Ethiopia has been one of the highest aid receivers in Sub-saharan Africa since 2005. Much of Ethiopias aid has gone into the healthcare sector helping the country to have better medications and vaccinations and better dealing with preventable health conditions such as diarrhoea, helping to improve child mortality rates. Due to much focused investment into the healthcare system, Ethiopia alone has been able to put more resources into its education system. Since 2008, Ethiopia’s gdp per capita has consistently grown since 2005, moving them from 141st in 2008 to 67th in the world at present; based on gdp per capita ratings (World Bank data). Without this aid Ethiopia would have had to aggregate its spending between healthcare and education, limiting the effectiveness, and the potential growth. Therefore, it can be seen that Aid is a good way to promote development by the ‘rich’ as it enables investment and assistance in areas which can push up standards of living, which a country may not be able to do alone. Though, this aid must make sure it is localised to suit the area in need and, that it is channeled in a way avoiding potential corruption and making sure that the aid is truly beneficial for the beneficiary not the donor.
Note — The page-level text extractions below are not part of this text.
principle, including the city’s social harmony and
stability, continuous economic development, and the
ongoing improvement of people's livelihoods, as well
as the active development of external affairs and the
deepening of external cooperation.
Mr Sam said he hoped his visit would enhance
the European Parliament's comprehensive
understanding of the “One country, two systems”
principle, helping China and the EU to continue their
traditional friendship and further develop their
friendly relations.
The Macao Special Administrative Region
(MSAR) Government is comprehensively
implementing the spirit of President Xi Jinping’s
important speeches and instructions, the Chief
In conclusion, in order for the ‘rich’ more advanced to promote development globally, they should partake in trade with these smaller countries allowing for the growth of industry and network, therefore allowing for expenditure and foreign currency gains, leading to multiplier effects in the economy. Though, trade should specifically be of benefit for the underdeveloped, therefore there should be no trade barriers or exploitation as that only harms the attempted development. Additionally, the ‘rich’ should engage in localised or project specific aid with other countries. This is as it enables the growth of areas that previously would be unable to advance due to the ‘underdeveloped’ not having the funds to invest and administer. Though, aid needs to be strictly managed to avoid corruption, again only being to benefit of the donor and future dependancy such as in Haiti 2010, when the country became over reliant on the humanitarian aid, that the countries own food system collapsed. If these two schemes are done with upmost clarity from the ‘rich’, then it will be seen to promote global development to a high standard.